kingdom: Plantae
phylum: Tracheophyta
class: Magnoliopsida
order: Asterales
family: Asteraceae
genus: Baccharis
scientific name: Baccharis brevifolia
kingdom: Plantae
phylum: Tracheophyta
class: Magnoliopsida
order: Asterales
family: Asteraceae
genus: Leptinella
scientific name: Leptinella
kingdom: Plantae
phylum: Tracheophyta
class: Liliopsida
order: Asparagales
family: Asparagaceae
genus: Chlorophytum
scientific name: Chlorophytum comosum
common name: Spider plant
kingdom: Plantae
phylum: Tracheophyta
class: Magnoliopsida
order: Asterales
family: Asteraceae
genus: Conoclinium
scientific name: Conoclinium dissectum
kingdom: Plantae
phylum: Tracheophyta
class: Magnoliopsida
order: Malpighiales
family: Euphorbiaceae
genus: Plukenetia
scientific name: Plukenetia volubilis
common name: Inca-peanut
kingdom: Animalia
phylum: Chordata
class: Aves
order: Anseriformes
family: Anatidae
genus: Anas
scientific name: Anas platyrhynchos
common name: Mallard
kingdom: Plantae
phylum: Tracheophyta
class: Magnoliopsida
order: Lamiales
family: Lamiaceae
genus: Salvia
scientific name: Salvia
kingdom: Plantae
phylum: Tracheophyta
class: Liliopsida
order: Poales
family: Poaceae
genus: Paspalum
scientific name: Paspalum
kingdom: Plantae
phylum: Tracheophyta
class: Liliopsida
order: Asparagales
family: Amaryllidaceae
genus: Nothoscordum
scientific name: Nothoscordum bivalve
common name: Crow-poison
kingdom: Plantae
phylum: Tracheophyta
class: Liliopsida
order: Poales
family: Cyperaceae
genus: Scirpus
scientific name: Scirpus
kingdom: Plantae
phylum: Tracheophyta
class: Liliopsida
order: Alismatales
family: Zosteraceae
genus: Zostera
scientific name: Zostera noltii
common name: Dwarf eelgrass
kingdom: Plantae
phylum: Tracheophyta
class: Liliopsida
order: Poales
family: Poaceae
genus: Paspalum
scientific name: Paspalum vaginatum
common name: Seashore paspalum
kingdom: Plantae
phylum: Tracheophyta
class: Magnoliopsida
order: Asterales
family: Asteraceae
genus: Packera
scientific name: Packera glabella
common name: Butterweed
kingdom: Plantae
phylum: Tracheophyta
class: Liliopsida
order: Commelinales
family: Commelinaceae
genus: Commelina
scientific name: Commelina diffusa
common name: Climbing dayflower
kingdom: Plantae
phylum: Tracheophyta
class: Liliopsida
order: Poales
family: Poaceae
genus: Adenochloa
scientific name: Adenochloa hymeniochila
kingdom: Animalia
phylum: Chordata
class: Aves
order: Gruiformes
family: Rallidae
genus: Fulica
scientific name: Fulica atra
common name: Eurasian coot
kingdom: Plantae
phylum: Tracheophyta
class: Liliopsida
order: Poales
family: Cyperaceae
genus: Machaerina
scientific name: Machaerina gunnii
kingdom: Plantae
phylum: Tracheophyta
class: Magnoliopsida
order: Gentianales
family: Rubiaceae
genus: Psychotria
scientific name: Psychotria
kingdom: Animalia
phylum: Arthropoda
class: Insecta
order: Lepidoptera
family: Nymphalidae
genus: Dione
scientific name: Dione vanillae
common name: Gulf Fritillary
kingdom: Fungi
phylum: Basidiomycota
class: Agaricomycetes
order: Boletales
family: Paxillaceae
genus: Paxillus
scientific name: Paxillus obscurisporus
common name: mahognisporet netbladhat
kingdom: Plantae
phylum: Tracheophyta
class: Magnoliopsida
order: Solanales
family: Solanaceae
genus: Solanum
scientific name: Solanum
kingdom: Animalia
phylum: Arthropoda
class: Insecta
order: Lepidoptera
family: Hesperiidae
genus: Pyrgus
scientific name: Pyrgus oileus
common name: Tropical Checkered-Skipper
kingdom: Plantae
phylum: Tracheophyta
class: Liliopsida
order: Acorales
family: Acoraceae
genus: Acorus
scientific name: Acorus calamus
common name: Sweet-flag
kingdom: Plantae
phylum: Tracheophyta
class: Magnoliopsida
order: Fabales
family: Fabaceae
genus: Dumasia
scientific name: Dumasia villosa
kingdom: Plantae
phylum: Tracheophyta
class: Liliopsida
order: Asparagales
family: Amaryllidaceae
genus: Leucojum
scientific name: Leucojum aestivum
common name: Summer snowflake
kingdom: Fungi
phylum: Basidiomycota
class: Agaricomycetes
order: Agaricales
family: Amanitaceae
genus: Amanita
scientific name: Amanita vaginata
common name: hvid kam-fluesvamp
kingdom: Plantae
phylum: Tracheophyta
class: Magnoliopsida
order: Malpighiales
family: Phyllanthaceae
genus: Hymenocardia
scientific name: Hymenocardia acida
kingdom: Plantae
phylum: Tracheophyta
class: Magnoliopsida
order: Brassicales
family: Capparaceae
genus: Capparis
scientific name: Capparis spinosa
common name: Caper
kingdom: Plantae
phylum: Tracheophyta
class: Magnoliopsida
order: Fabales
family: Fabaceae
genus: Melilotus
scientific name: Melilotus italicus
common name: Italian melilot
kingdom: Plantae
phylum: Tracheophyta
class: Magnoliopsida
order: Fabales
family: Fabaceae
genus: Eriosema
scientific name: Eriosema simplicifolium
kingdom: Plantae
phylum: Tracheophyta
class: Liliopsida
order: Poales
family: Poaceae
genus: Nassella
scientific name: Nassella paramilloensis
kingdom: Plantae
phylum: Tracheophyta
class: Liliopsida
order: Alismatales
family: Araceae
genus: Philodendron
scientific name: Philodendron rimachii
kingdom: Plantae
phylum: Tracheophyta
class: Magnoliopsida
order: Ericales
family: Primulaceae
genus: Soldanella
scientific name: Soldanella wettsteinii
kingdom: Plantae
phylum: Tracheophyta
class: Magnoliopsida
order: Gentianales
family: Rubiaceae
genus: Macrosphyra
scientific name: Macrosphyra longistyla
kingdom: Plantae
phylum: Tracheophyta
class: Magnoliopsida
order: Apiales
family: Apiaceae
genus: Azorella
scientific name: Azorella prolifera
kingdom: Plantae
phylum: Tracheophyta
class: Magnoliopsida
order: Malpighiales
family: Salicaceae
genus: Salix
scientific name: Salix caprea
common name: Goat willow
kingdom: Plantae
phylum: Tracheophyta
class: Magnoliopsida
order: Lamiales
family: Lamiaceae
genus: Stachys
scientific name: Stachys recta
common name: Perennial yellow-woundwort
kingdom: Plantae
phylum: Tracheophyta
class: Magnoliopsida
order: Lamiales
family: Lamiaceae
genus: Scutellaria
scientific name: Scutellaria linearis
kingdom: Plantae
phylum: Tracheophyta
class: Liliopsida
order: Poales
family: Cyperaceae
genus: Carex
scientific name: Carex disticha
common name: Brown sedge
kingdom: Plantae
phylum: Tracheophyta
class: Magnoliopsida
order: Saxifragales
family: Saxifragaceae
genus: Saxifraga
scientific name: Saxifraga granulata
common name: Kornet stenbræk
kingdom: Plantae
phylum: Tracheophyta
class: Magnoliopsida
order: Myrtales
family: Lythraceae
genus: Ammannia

....

WHAT IS EXPECTED: Convert the entire listing above into a Markdown table with two columns, Row and Entry, giving each line its own numbered row and omitting any blank lines.

TASK SOLUTION:
| Row | Entry |
|---|---|
| 1 | kingdom: Plantae |
| 2 | phylum: Tracheophyta |
| 3 | class: Magnoliopsida |
| 4 | order: Asterales |
| 5 | family: Asteraceae |
| 6 | genus: Baccharis |
| 7 | scientific name: Baccharis brevifolia |
| 8 | kingdom: Plantae |
| 9 | phylum: Tracheophyta |
| 10 | class: Magnoliopsida |
| 11 | order: Asterales |
| 12 | family: Asteraceae |
| 13 | genus: Leptinella |
| 14 | scientific name: Leptinella |
| 15 | kingdom: Plantae |
| 16 | phylum: Tracheophyta |
| 17 | class: Liliopsida |
| 18 | order: Asparagales |
| 19 | family: Asparagaceae |
| 20 | genus: Chlorophytum |
| 21 | scientific name: Chlorophytum comosum |
| 22 | common name: Spider plant |
| 23 | kingdom: Plantae |
| 24 | phylum: Tracheophyta |
| 25 | class: Magnoliopsida |
| 26 | order: Asterales |
| 27 | family: Asteraceae |
| 28 | genus: Conoclinium |
| 29 | scientific name: Conoclinium dissectum |
| 30 | kingdom: Plantae |
| 31 | phylum: Tracheophyta |
| 32 | class: Magnoliopsida |
| 33 | order: Malpighiales |
| 34 | family: Euphorbiaceae |
| 35 | genus: Plukenetia |
| 36 | scientific name: Plukenetia volubilis |
| 37 | common name: Inca-peanut |
| 38 | kingdom: Animalia |
| 39 | phylum: Chordata |
| 40 | class: Aves |
| 41 | order: Anseriformes |
| 42 | family: Anatidae |
| 43 | genus: Anas |
| 44 | scientific name: Anas platyrhynchos |
| 45 | common name: Mallard |
| 46 | kingdom: Plantae |
| 47 | phylum: Tracheophyta |
| 48 | class: Magnoliopsida |
| 49 | order: Lamiales |
| 50 | family: Lamiaceae |
| 51 | genus: Salvia |
| 52 | scientific name: Salvia |
| 53 | kingdom: Plantae |
| 54 | phylum: Tracheophyta |
| 55 | class: Liliopsida |
| 56 | order: Poales |
| 57 | family: Poaceae |
| 58 | genus: Paspalum |
| 59 | scientific name: Paspalum |
| 60 | kingdom: Plantae |
| 61 | phylum: Tracheophyta |
| 62 | class: Liliopsida |
| 63 | order: Asparagales |
| 64 | family: Amaryllidaceae |
| 65 | genus: Nothoscordum |
| 66 | scientific name: Nothoscordum bivalve |
| 67 | common name: Crow-poison |
| 68 | kingdom: Plantae |
| 69 | phylum: Tracheophyta |
| 70 | class: Liliopsida |
| 71 | order: Poales |
| 72 | family: Cyperaceae |
| 73 | genus: Scirpus |
| 74 | scientific name: Scirpus |
| 75 | kingdom: Plantae |
| 76 | phylum: Tracheophyta |
| 77 | class: Liliopsida |
| 78 | order: Alismatales |
| 79 | family: Zosteraceae |
| 80 | genus: Zostera |
| 81 | scientific name: Zostera noltii |
| 82 | common name: Dwarf eelgrass |
| 83 | kingdom: Plantae |
| 84 | phylum: Tracheophyta |
| 85 | class: Liliopsida |
| 86 | order: Poales |
| 87 | family: Poaceae |
| 88 | genus: Paspalum |
| 89 | scientific name: Paspalum vaginatum |
| 90 | common name: Seashore paspalum |
| 91 | kingdom: Plantae |
| 92 | phylum: Tracheophyta |
| 93 | class: Magnoliopsida |
| 94 | order: Asterales |
| 95 | family: Asteraceae |
| 96 | genus: Packera |
| 97 | scientific name: Packera glabella |
| 98 | common name: Butterweed |
| 99 | kingdom: Plantae |
| 100 | phylum: Tracheophyta |
| 101 | class: Liliopsida |
| 102 | order: Commelinales |
| 103 | family: Commelinaceae |
| 104 | genus: Commelina |
| 105 | scientific name: Commelina diffusa |
| 106 | common name: Climbing dayflower |
| 107 | kingdom: Plantae |
| 108 | phylum: Tracheophyta |
| 109 | class: Liliopsida |
| 110 | order: Poales |
| 111 | family: Poaceae |
| 112 | genus: Adenochloa |
| 113 | scientific name: Adenochloa hymeniochila |
| 114 | kingdom: Animalia |
| 115 | phylum: Chordata |
| 116 | class: Aves |
| 117 | order: Gruiformes |
| 118 | family: Rallidae |
| 119 | genus: Fulica |
| 120 | scientific name: Fulica atra |
| 121 | common name: Eurasian coot |
| 122 | kingdom: Plantae |
| 123 | phylum: Tracheophyta |
| 124 | class: Liliopsida |
| 125 | order: Poales |
| 126 | family: Cyperaceae |
| 127 | genus: Machaerina |
| 128 | scientific name: Machaerina gunnii |
| 129 | kingdom: Plantae |
| 130 | phylum: Tracheophyta |
| 131 | class: Magnoliopsida |
| 132 | order: Gentianales |
| 133 | family: Rubiaceae |
| 134 | genus: Psychotria |
| 135 | scientific name: Psychotria |
| 136 | kingdom: Animalia |
| 137 | phylum: Arthropoda |
| 138 | class: Insecta |
| 139 | order: Lepidoptera |
| 140 | family: Nymphalidae |
| 141 | genus: Dione |
| 142 | scientific name: Dione vanillae |
| 143 | common name: Gulf Fritillary |
| 144 | kingdom: Fungi |
| 145 | phylum: Basidiomycota |
| 146 | class: Agaricomycetes |
| 147 | order: Boletales |
| 148 | family: Paxillaceae |
| 149 | genus: Paxillus |
| 150 | scientific name: Paxillus obscurisporus |
| 151 | common name: mahognisporet netbladhat |
| 152 | kingdom: Plantae |
| 153 | phylum: Tracheophyta |
| 154 | class: Magnoliopsida |
| 155 | order: Solanales |
| 156 | family: Solanaceae |
| 157 | genus: Solanum |
| 158 | scientific name: Solanum |
| 159 | kingdom: Animalia |
| 160 | phylum: Arthropoda |
| 161 | class: Insecta |
| 162 | order: Lepidoptera |
| 163 | family: Hesperiidae |
| 164 | genus: Pyrgus |
| 165 | scientific name: Pyrgus oileus |
| 166 | common name: Tropical Checkered-Skipper |
| 167 | kingdom: Plantae |
| 168 | phylum: Tracheophyta |
| 169 | class: Liliopsida |
| 170 | order: Acorales |
| 171 | family: Acoraceae |
| 172 | genus: Acorus |
| 173 | scientific name: Acorus calamus |
| 174 | common name: Sweet-flag |
| 175 | kingdom: Plantae |
| 176 | phylum: Tracheophyta |
| 177 | class: Magnoliopsida |
| 178 | order: Fabales |
| 179 | family: Fabaceae |
| 180 | genus: Dumasia |
| 181 | scientific name: Dumasia villosa |
| 182 | kingdom: Plantae |
| 183 | phylum: Tracheophyta |
| 184 | class: Liliopsida |
| 185 | order: Asparagales |
| 186 | family: Amaryllidaceae |
| 187 | genus: Leucojum |
| 188 | scientific name: Leucojum aestivum |
| 189 | common name: Summer snowflake |
| 190 | kingdom: Fungi |
| 191 | phylum: Basidiomycota |
| 192 | class: Agaricomycetes |
| 193 | order: Agaricales |
| 194 | family: Amanitaceae |
| 195 | genus: Amanita |
| 196 | scientific name: Amanita vaginata |
| 197 | common name: hvid kam-fluesvamp |
| 198 | kingdom: Plantae |
| 199 | phylum: Tracheophyta |
| 200 | class: Magnoliopsida |
| 201 | order: Malpighiales |
| 202 | family: Phyllanthaceae |
| 203 | genus: Hymenocardia |
| 204 | scientific name: Hymenocardia acida |
| 205 | kingdom: Plantae |
| 206 | phylum: Tracheophyta |
| 207 | class: Magnoliopsida |
| 208 | order: Brassicales |
| 209 | family: Capparaceae |
| 210 | genus: Capparis |
| 211 | scientific name: Capparis spinosa |
| 212 | common name: Caper |
| 213 | kingdom: Plantae |
| 214 | phylum: Tracheophyta |
| 215 | class: Magnoliopsida |
| 216 | order: Fabales |
| 217 | family: Fabaceae |
| 218 | genus: Melilotus |
| 219 | scientific name: Melilotus italicus |
| 220 | common name: Italian melilot |
| 221 | kingdom: Plantae |
| 222 | phylum: Tracheophyta |
| 223 | class: Magnoliopsida |
| 224 | order: Fabales |
| 225 | family: Fabaceae |
| 226 | genus: Eriosema |
| 227 | scientific name: Eriosema simplicifolium |
| 228 | kingdom: Plantae |
| 229 | phylum: Tracheophyta |
| 230 | class: Liliopsida |
| 231 | order: Poales |
| 232 | family: Poaceae |
| 233 | genus: Nassella |
| 234 | scientific name: Nassella paramilloensis |
| 235 | kingdom: Plantae |
| 236 | phylum: Tracheophyta |
| 237 | class: Liliopsida |
| 238 | order: Alismatales |
| 239 | family: Araceae |
| 240 | genus: Philodendron |
| 241 | scientific name: Philodendron rimachii |
| 242 | kingdom: Plantae |
| 243 | phylum: Tracheophyta |
| 244 | class: Magnoliopsida |
| 245 | order: Ericales |
| 246 | family: Primulaceae |
| 247 | genus: Soldanella |
| 248 | scientific name: Soldanella wettsteinii |
| 249 | kingdom: Plantae |
| 250 | phylum: Tracheophyta |
| 251 | class: Magnoliopsida |
| 252 | order: Gentianales |
| 253 | family: Rubiaceae |
| 254 | genus: Macrosphyra |
| 255 | scientific name: Macrosphyra longistyla |
| 256 | kingdom: Plantae |
| 257 | phylum: Tracheophyta |
| 258 | class: Magnoliopsida |
| 259 | order: Apiales |
| 260 | family: Apiaceae |
| 261 | genus: Azorella |
| 262 | scientific name: Azorella prolifera |
| 263 | kingdom: Plantae |
| 264 | phylum: Tracheophyta |
| 265 | class: Magnoliopsida |
| 266 | order: Malpighiales |
| 267 | family: Salicaceae |
| 268 | genus: Salix |
| 269 | scientific name: Salix caprea |
| 270 | common name: Goat willow |
| 271 | kingdom: Plantae |
| 272 | phylum: Tracheophyta |
| 273 | class: Magnoliopsida |
| 274 | order: Lamiales |
| 275 | family: Lamiaceae |
| 276 | genus: Stachys |
| 277 | scientific name: Stachys recta |
| 278 | common name: Perennial yellow-woundwort |
| 279 | kingdom: Plantae |
| 280 | phylum: Tracheophyta |
| 281 | class: Magnoliopsida |
| 282 | order: Lamiales |
| 283 | family: Lamiaceae |
| 284 | genus: Scutellaria |
| 285 | scientific name: Scutellaria linearis |
| 286 | kingdom: Plantae |
| 287 | phylum: Tracheophyta |
| 288 | class: Liliopsida |
| 289 | order: Poales |
| 290 | family: Cyperaceae |
| 291 | genus: Carex |
| 292 | scientific name: Carex disticha |
| 293 | common name: Brown sedge |
| 294 | kingdom: Plantae |
| 295 | phylum: Tracheophyta |
| 296 | class: Magnoliopsida |
| 297 | order: Saxifragales |
| 298 | family: Saxifragaceae |
| 299 | genus: Saxifraga |
| 300 | scientific name: Saxifraga granulata |
| 301 | common name: Kornet stenbræk |
| 302 | kingdom: Plantae |
| 303 | phylum: Tracheophyta |
| 304 | class: Magnoliopsida |
| 305 | order: Myrtales |
| 306 | family: Lythraceae |
| 307 | genus: Ammannia |